> **TASK OBJECTIVE**: Report every line of the records that contains the word "True".

[Items drawn from a data source]
++++++

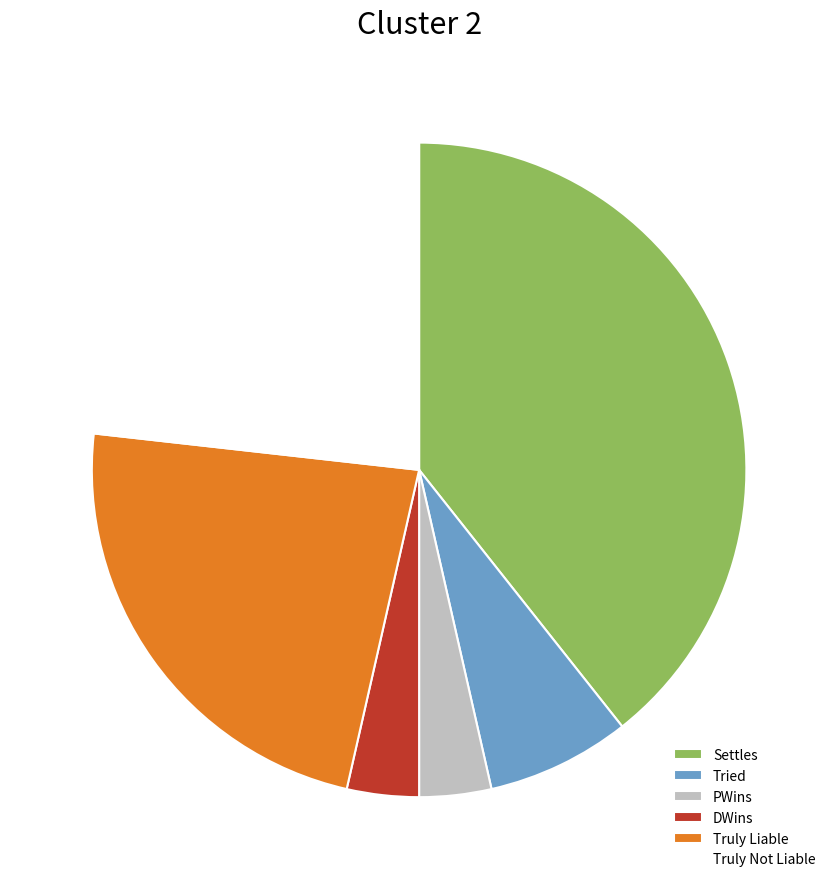

True or false: DWins accounts for 16% of the total.

False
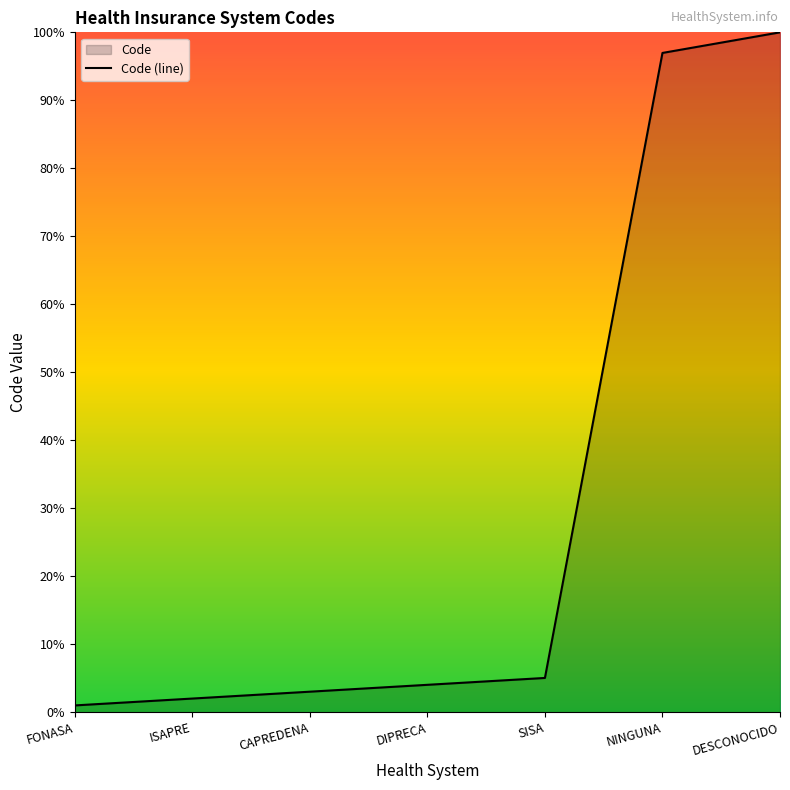

Reading right to left, list all the values displayed in this chart.

DESCONOCIDO=100.0	NINGUNA=97.0	SISA=5.1	DIPRECA=4.0	CAPREDENA=3.0	ISAPRE=2.0	FONASA=1.0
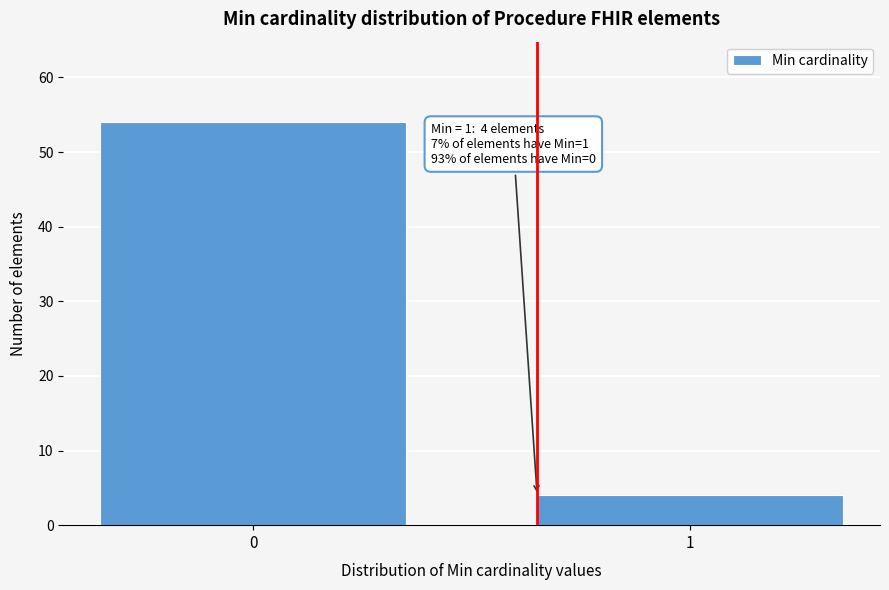

Reading left to right, what are all the values shown in this chart?

54	4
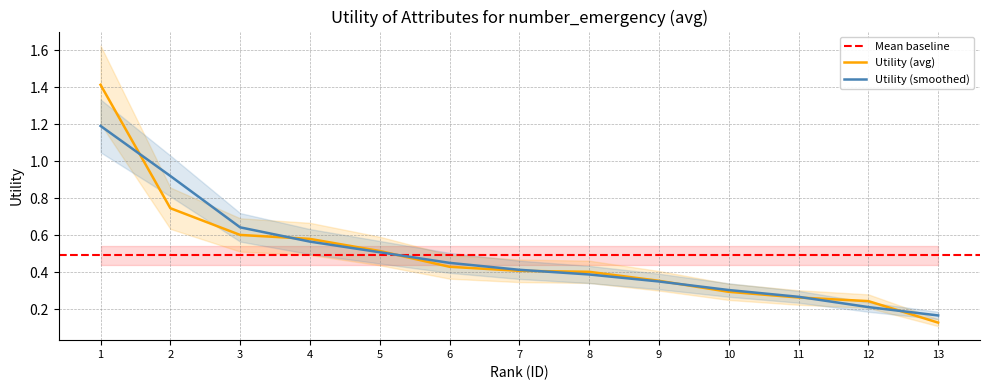

Which category has the lowest value in the Utility (smoothed) series?

13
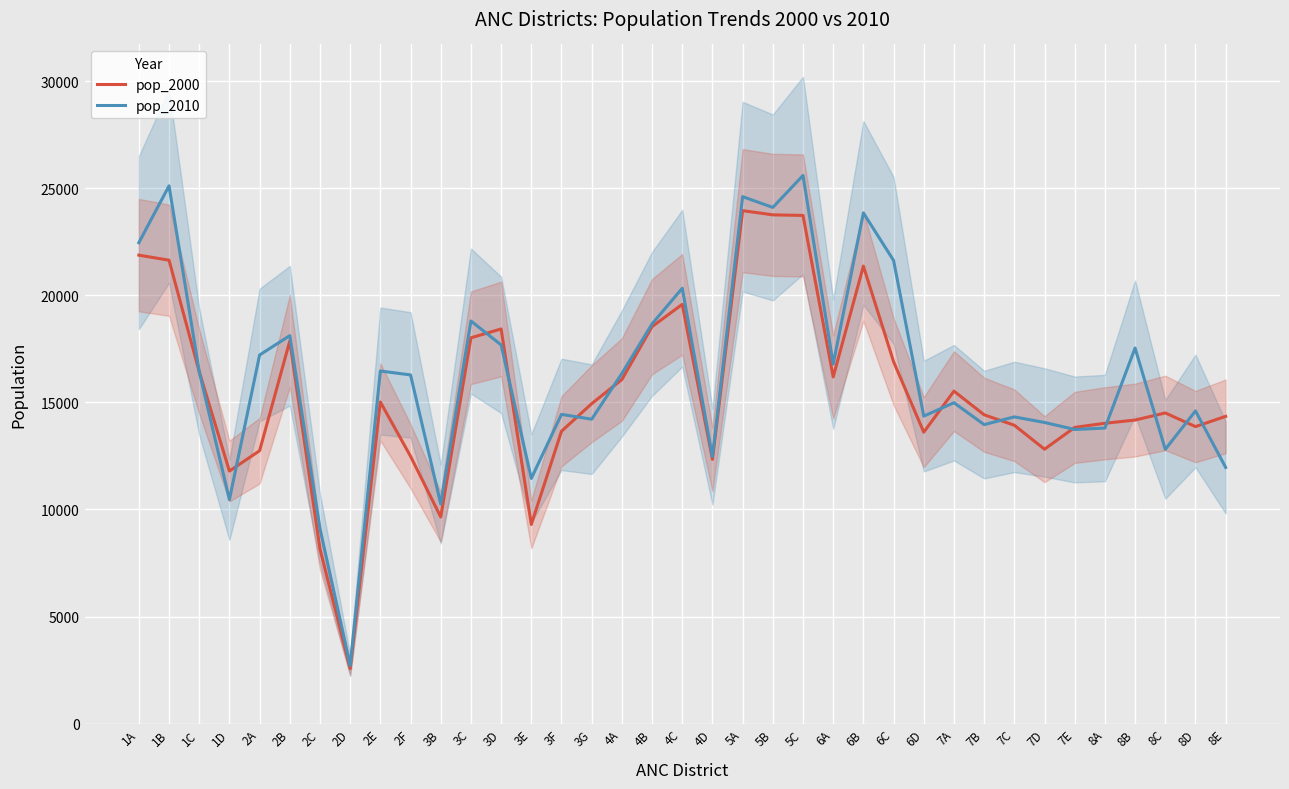

What is the sum of all pop_2000 values?

572059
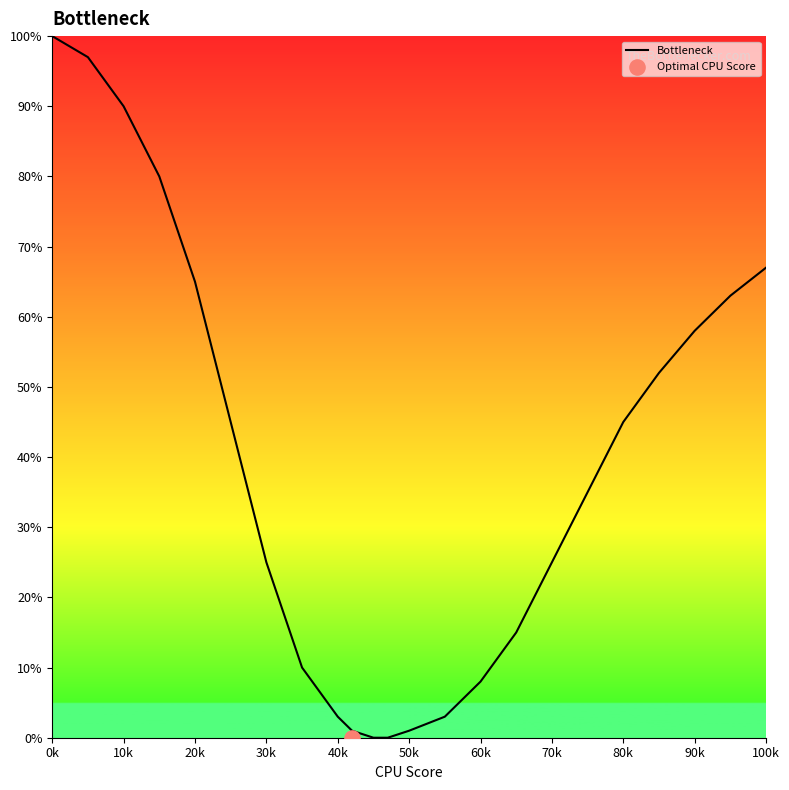

What is the maximum value for Bottleneck?

100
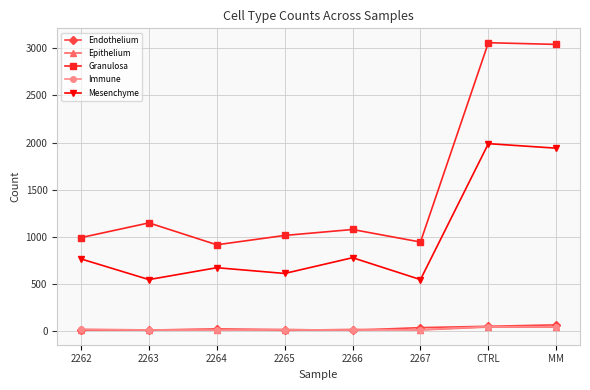

Does the chart display data point markers on the line(s)?

Yes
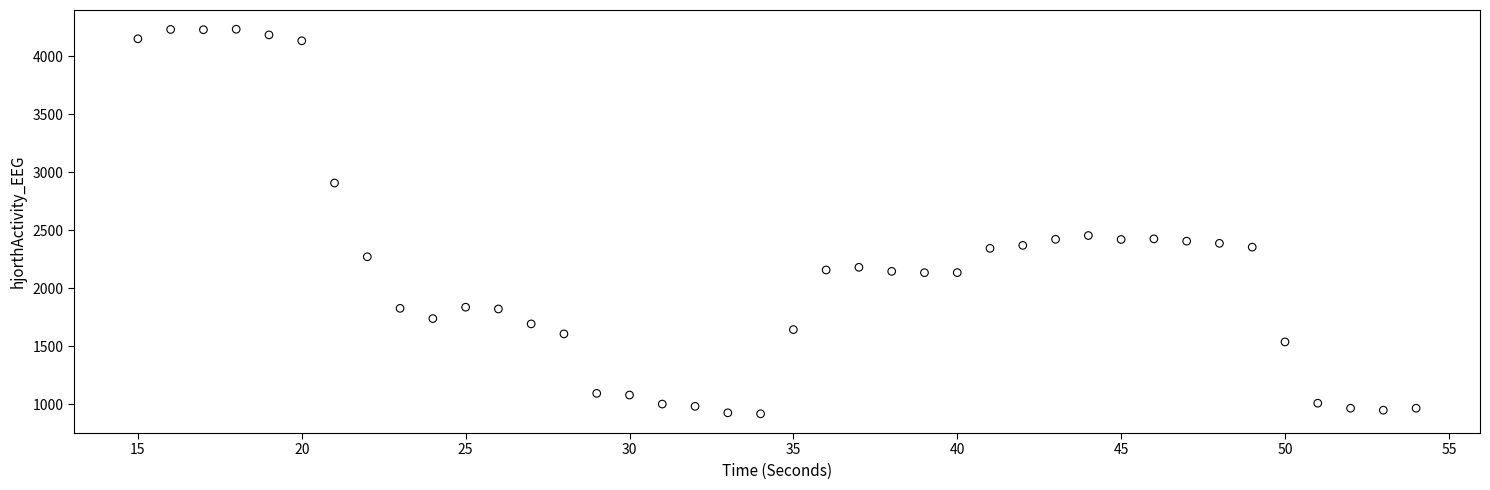

What is the range of Y values (max minus min)?

3318.0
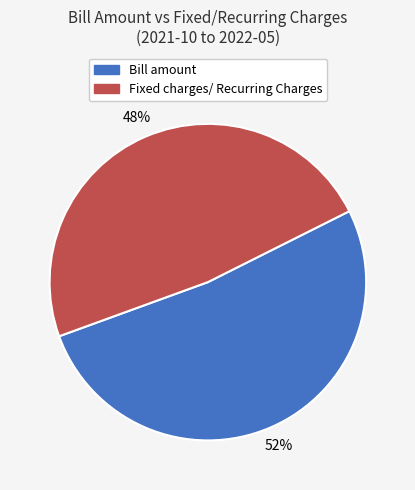

To the nearest percent, what is the difference between the largest and smallest slice percentages?

4%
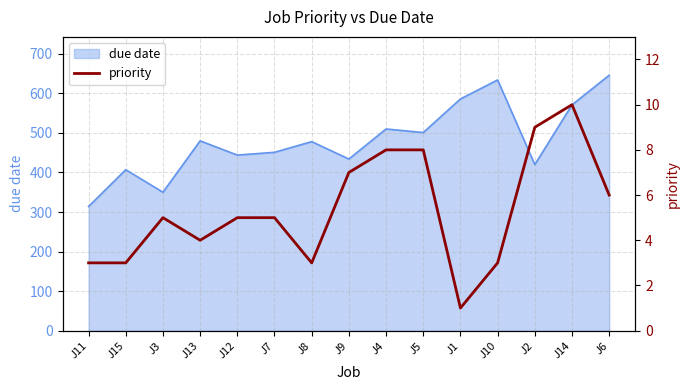

The value of due date at J6 is 294. True or false?

False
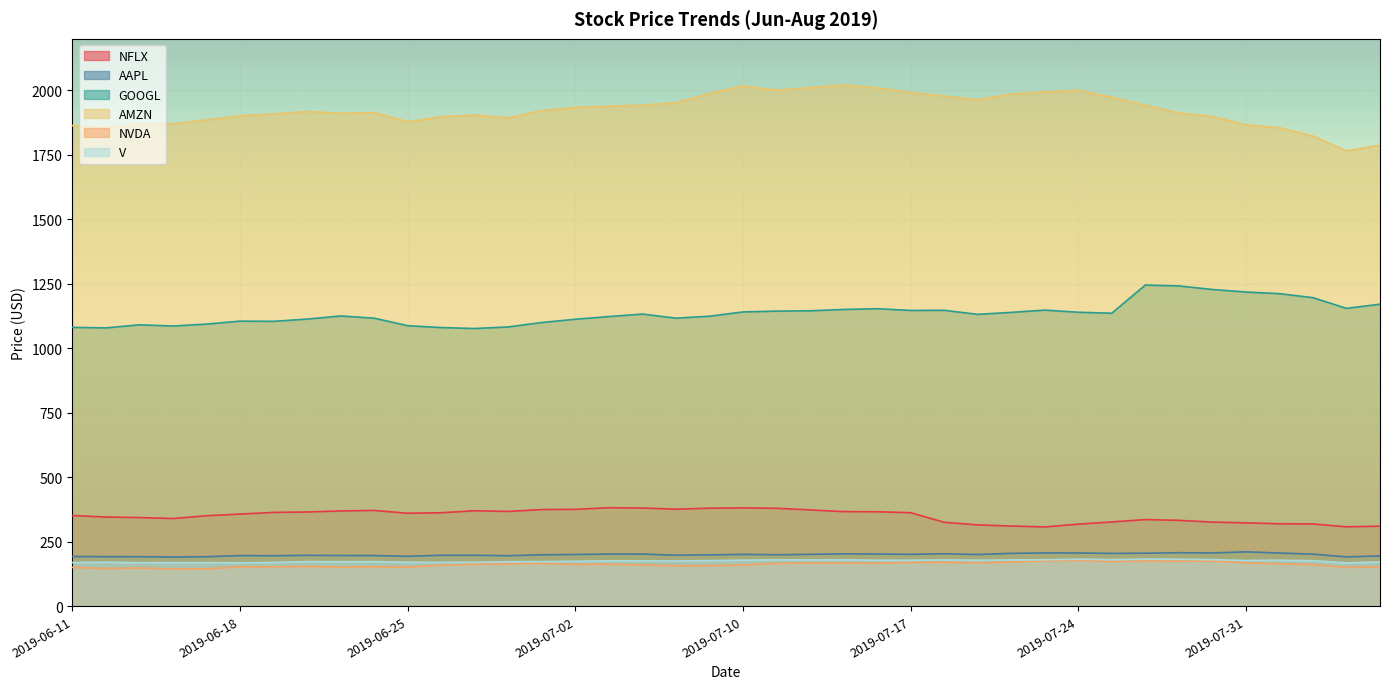

Where is V nearest to the value 175?

2019-07-08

++++++

> **ANSWER BOX**:
True or false: DWins accounts for 16% of the total.
The value of due date at J6 is 294. True or false?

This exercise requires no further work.